US 12,190,621 B2
Generating weighted contextual themes to guide unsupervised keyphrase relevance models
Debraj Debashish Basu, Los Angeles, CA (US); Shankar Venkitachalam, San Jose, CA (US); Vinh Khuc, Campbell, CA (US); and Deepak Pai, Sunnyvale, CA (US)
Assigned to Adobe Inc., San Jose, CA (US)
Filed by Adobe Inc., San Jose, CA (US)
Filed on Mar. 3, 2022, as Appl. No. 17/653,414.
Prior Publication US 2023/0282018 A1, Sep. 7, 2023
Int. Cl. G06F 17/00 (2019.01); G06F 40/295 (2020.01); G06N 20/00 (2019.01); G06V 30/19 (2022.01); G06V 30/416 (2022.01)
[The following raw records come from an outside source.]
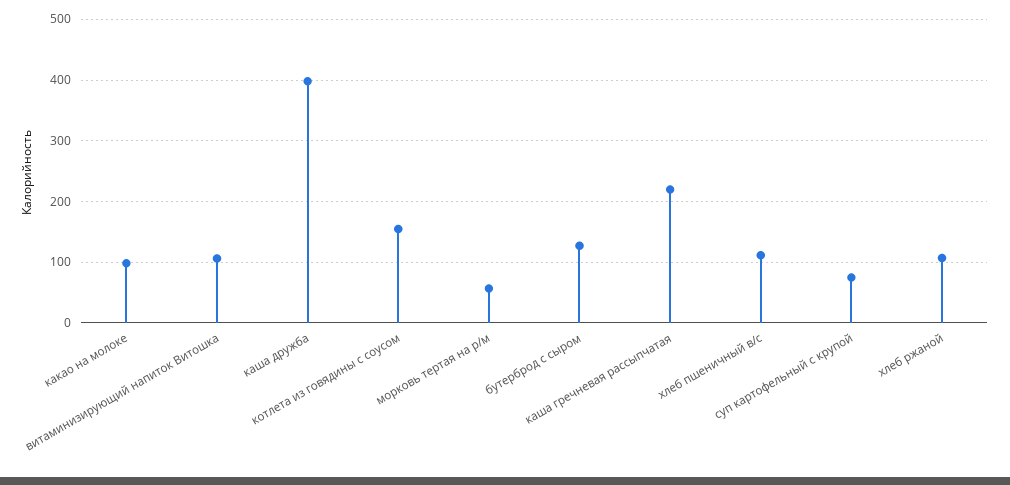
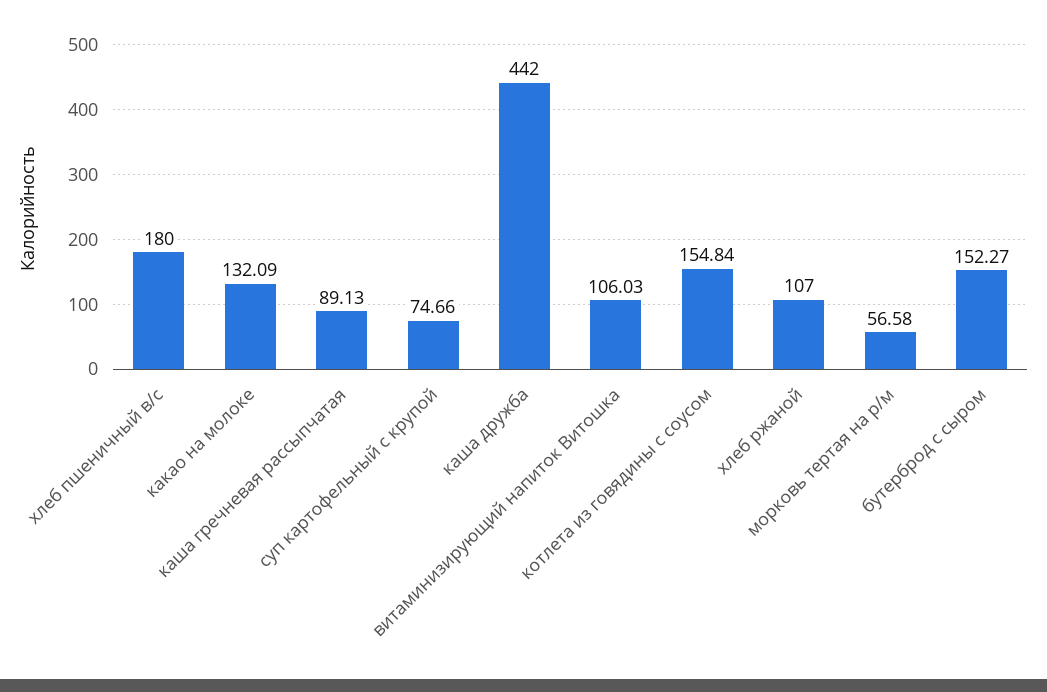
  {
-   "какао на молоке": 100,
+   "какао на молоке": 132.09,
    "витаминизирующий напиток Витошка": 106.03,
-   "каша дружба": 400,
+   "каша дружба": 442,
    "котлета из говядины с соусом": 154.84,
    "морковь тертая на р/м": 56.58,
-   "бутерброд с сыром": 130,
+   "бутерброд с сыром": 152.27,
-   "каша гречневая рассыпчатая": 220,
+   "каша гречневая рассыпчатая": 89.13,
-   "хлеб пшеничный в/с": 110,
+   "хлеб пшеничный в/с": 180,
    "суп картофельный с крупой": 74.66,
    "хлеб ржаной": 107
  }

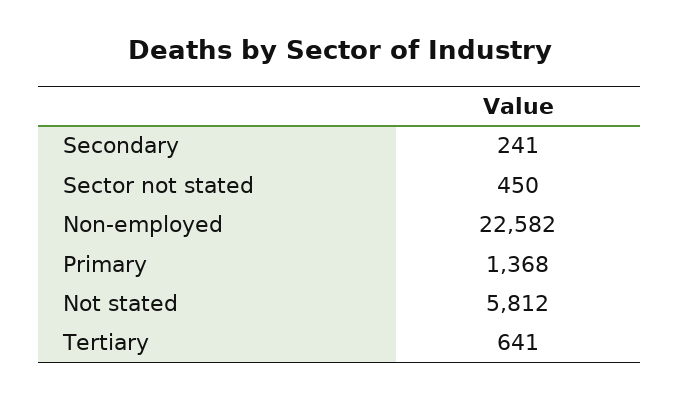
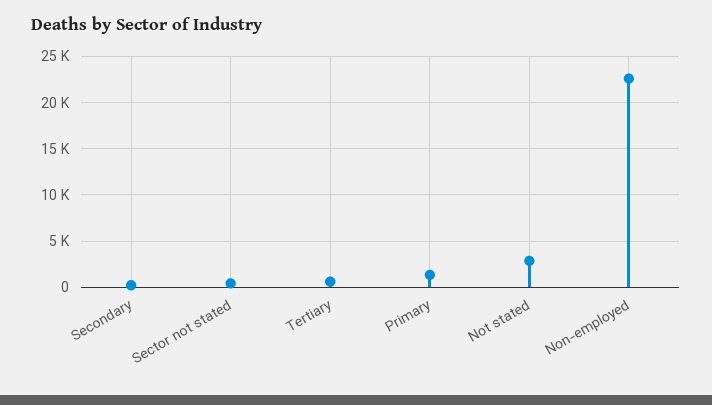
  {
    "Secondary": 241,
    "Sector not stated": 450,
    "Non-employed": 22582,
    "Primary": 1368,
-   "Not stated": 5812,
+   "Not stated": 3000,
    "Tertiary": 641
  }

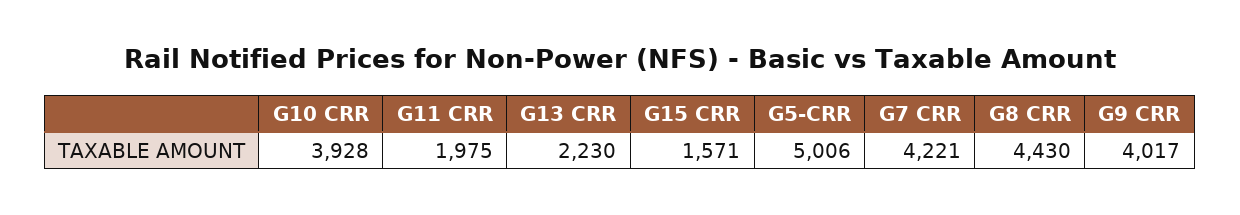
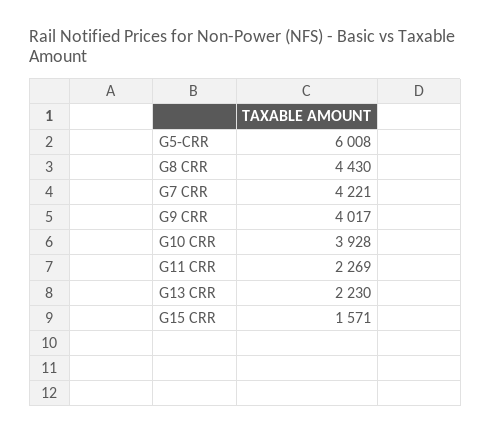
  {
    "G10 CRR": 3928,
-   "G11 CRR": 1975,
+   "G11 CRR": 2269,
    "G13 CRR": 2230,
    "G15 CRR": 1571,
-   "G5-CRR": 5006,
+   "G5-CRR": 6008,
    "G7 CRR": 4221,
    "G8 CRR": 4430,
    "G9 CRR": 4017
  }

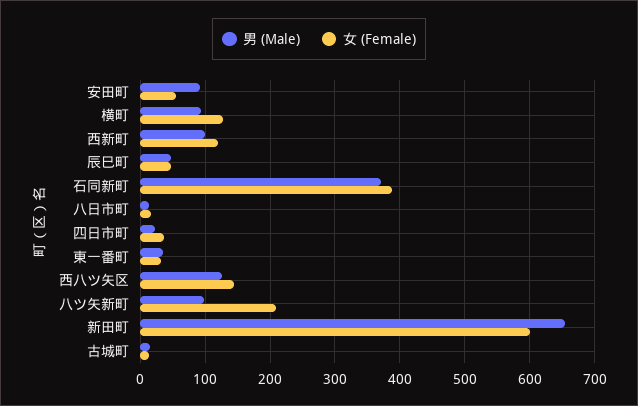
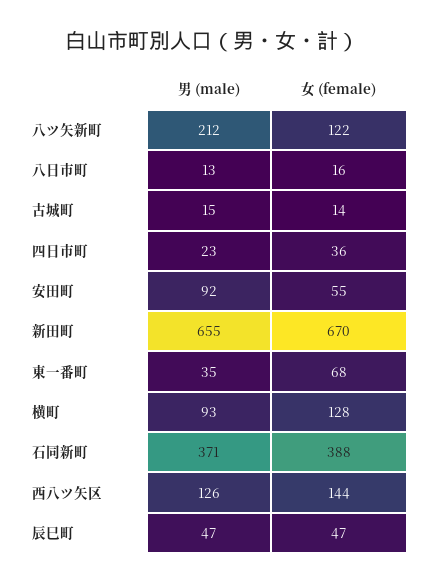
  {
    "男 (Male)": {
      "安田町": 92,
      "横町": 93,
-     "西新町": 100,
      "辰巳町": 47,
      "石同新町": 371,
      "八日市町": 13,
      "四日市町": 23,
      "東一番町": 35,
      "西八ツ矢区": 126,
-     "八ツ矢新町": 100,
+     "八ツ矢新町": 212,
      "新田町": 655,
      "古城町": 15
    },
    "女 (Female)": {
      "安田町": 55,
      "横町": 128,
-     "西新町": 120,
      "辰巳町": 47,
      "石同新町": 388,
      "八日市町": 16,
      "四日市町": 36,
-     "東一番町": 30,
+     "東一番町": 68,
      "西八ツ矢区": 144,
-     "八ツ矢新町": 210,
+     "八ツ矢新町": 122,
-     "新田町": 600,
+     "新田町": 670,
      "古城町": 14
    }
  }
CPC G06V 30/416 (2022.01) [G06F 40/295 (2020.01); G06N 20/00 (2019.01); G06V 30/19113 (2022.01); G06V 30/19127 (2022.01)] 20 Claims
OG exemplary drawing
 
1. A non-transitory computer readable medium comprising instructions that, when executed by at least one processing device, cause the at least one processing device to perform operations comprising:
generating a graph from a digital document by mapping words from the digital document to nodes of the graph;
determining named entity bias weights for the nodes of the graph utilizing frequencies with which the words corresponding to the nodes appear within named entities extracted from the digital document utilizing a named entity recognition model and numbers of instances that the words appear within the named entities; and
generating a keyphrase summary for the digital document utilizing the graph and a machine learning model biased according to the named entity bias weights for the nodes of the graph.